On Being Black in China

In the first half of the 20th century, Chinese and black American intellectuals frequently collaborated. Langston Hughes, the world-renowned black American    writer and poet, met Lu Xun, the father of modern Chinese literature, in Shanghai in the 1930s to work on theories and language for a universal,    pluralistic, transnational form of cooperative nationalism. Paul Robeson, a professional actor/singer and social activist, was also a staunch ally of China’s. He    actively fundraised for the Chinese Defense League, the precursor of the China Welfare Institute founded by Soong Ching-ling, the wife of Sun Yat-sen, a Chinese revolutionary considered to be the founder of the Republic of China (ROC). He also popularized the current Chinese National Anthem, the    March of Volunteers, to a global audience by singing the song in Mandarin Chinese for audiences around the world.
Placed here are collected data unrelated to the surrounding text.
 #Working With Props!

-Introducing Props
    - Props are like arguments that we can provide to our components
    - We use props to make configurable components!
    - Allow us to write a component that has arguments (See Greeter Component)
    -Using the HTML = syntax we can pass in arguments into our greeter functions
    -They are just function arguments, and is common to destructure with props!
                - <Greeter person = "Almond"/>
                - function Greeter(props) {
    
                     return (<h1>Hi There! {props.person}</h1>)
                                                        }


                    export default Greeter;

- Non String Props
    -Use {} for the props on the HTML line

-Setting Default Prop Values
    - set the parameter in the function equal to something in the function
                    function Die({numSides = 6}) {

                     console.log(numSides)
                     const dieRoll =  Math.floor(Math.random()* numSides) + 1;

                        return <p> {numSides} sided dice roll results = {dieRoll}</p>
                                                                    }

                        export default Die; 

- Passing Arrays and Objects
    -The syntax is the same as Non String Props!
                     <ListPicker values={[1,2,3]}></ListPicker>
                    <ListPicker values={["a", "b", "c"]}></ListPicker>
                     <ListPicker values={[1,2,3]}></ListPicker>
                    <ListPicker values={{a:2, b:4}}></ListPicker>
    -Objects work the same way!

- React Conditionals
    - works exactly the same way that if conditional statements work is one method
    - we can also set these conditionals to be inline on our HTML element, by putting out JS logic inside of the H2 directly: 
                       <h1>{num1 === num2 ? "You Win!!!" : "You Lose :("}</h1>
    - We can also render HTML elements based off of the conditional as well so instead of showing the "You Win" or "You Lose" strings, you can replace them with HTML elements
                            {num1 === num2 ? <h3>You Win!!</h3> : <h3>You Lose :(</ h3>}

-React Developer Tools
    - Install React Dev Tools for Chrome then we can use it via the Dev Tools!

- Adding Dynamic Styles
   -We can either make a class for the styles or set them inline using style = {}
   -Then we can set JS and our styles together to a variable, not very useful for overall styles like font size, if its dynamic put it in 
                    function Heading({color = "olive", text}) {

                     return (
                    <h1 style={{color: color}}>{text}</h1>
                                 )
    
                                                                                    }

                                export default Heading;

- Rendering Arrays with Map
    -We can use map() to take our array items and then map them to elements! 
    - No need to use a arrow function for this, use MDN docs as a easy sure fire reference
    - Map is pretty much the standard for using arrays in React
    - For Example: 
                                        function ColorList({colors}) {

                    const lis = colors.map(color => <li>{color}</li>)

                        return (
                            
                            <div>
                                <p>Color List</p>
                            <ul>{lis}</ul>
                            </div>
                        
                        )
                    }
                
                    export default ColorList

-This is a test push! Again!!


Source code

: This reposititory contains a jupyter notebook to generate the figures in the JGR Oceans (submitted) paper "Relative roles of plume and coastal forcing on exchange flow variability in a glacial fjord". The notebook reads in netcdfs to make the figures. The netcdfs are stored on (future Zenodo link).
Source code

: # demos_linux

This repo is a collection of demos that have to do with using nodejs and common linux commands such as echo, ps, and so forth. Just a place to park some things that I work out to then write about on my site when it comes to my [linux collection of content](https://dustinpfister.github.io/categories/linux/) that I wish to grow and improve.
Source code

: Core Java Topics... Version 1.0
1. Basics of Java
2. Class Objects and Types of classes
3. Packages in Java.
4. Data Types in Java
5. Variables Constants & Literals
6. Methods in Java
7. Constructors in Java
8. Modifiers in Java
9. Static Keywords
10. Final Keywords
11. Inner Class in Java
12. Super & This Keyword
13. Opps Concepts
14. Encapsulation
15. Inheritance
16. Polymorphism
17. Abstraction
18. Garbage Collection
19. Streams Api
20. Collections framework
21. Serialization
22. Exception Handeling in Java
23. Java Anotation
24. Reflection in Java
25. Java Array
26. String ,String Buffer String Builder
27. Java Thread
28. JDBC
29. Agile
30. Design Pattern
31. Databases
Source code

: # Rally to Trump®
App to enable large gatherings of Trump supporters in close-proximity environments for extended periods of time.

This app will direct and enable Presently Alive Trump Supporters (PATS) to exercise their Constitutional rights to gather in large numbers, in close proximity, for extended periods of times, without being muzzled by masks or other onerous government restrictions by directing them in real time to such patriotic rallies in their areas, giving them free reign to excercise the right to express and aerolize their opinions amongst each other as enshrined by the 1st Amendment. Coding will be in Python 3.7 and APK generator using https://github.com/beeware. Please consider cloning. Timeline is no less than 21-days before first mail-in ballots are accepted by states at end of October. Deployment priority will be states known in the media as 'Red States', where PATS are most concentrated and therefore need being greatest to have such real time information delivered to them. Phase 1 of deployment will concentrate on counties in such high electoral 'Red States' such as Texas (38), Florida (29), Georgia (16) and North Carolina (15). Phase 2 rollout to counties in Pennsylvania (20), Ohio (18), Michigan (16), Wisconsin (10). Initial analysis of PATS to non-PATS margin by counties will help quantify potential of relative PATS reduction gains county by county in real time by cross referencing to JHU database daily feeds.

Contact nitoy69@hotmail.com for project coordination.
A number of other black scholars    visited China during the first half of the 20th century, including W.E.B. Dubois, one of the founders of the NAACP, and Rayford Logan, a Howard    University history professor.
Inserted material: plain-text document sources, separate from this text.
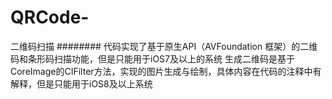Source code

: # QRCode-
二维码扫描
########
代码实现了基于原生API（AVFoundation 框架）的二维码和条形码扫描功能，但是只能用于iOS7及以上的系统
生成二维码是基于CoreImage的CIFilter方法，实现的图片生成与绘制，具体内容在代码的注释中有解释，但是只能用于iOS8及以上系统
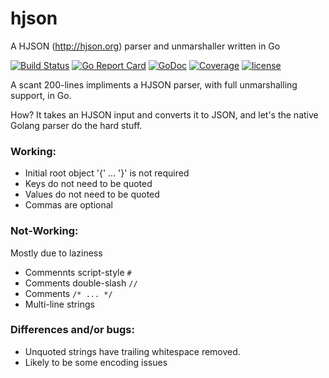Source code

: # hjson
A HJSON (http://hjson.org) parser and unmarshaller written in Go

[![Build Status](https://travis-ci.org/client9/hjson.svg?branch=master)](https://travis-ci.org/client9/hjson) [![Go Report Card](http://goreportcard.com/badge/client9/hjson)](http://goreportcard.com/report/client9/hjson) [![GoDoc](https://godoc.org/github.com/client9/hjson?status.svg)](https://godoc.org/github.com/client9/hjson) [![Coverage](http://gocover.io/_badge/github.com/client9/hjson)](http://gocover.io/github.com/client9/hjson) [![license](https://img.shields.io/badge/license-MIT-blue.svg?style=flat)](https://raw.githubusercontent.com/client9/hjson/master/LICENSE)

A scant 200-lines impliments a HJSON parser, with full unmarshalling support, in Go.

How? It takes an HJSON input and converts it to JSON, and let's the
native Golang parser do the hard stuff.

### Working:

 * Initial root object '{' ... '}' is not required
 * Keys do not need to be quoted
 * Values do not need to be quoted
 * Commas are optional

### Not-Working:

Mostly due to laziness

 * Commennts script-style  `#`
 * Comments double-slash  `//`
 * Comments `/* ... */`
 * Multi-line strings

### Differences and/or bugs:

 * Unquoted strings have trailing whitespace removed.
 * Likely to be some encoding issues
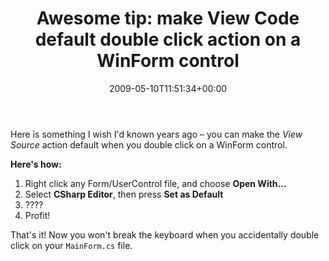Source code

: ﻿---
title: 'Awesome tip: make View Code default double click action on a WinForm control'
date: 2009-05-10T11:51:34+00:00
---
Here is something I wish I'd known years ago &#8211; you can make the *View Source* action default when you double click on a WinForm control.

**Here's how:**

  1. Right click any Form/UserControl file, and choose **Open With...** 
  2. Select **CSharp Editor**, then press **Set as Default** 
  3. ???? 
  4. Profit! 

That's it! Now you won't break the keyboard when you accidentally double click on your `MainForm.cs` file.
While in exile in Cuba in the early 60s, black internationalist Robert F. Williams corresponded with Mao Zedong to support the Civil Rights Movement in the    U.S. Mao wrote his,    Statement Supporting the Afro-American in Their Just Struggle Against Racial Discrimination by U.S. Imperialism on August 8, 1963. He declared:

    I call on the workers, peasants, revolutionary intellectuals … whether white, black, yellow, or brown, to unite to oppose the racial discrimination practiced    by U.S. imperialism and support the black people in their struggle against racial discrimination.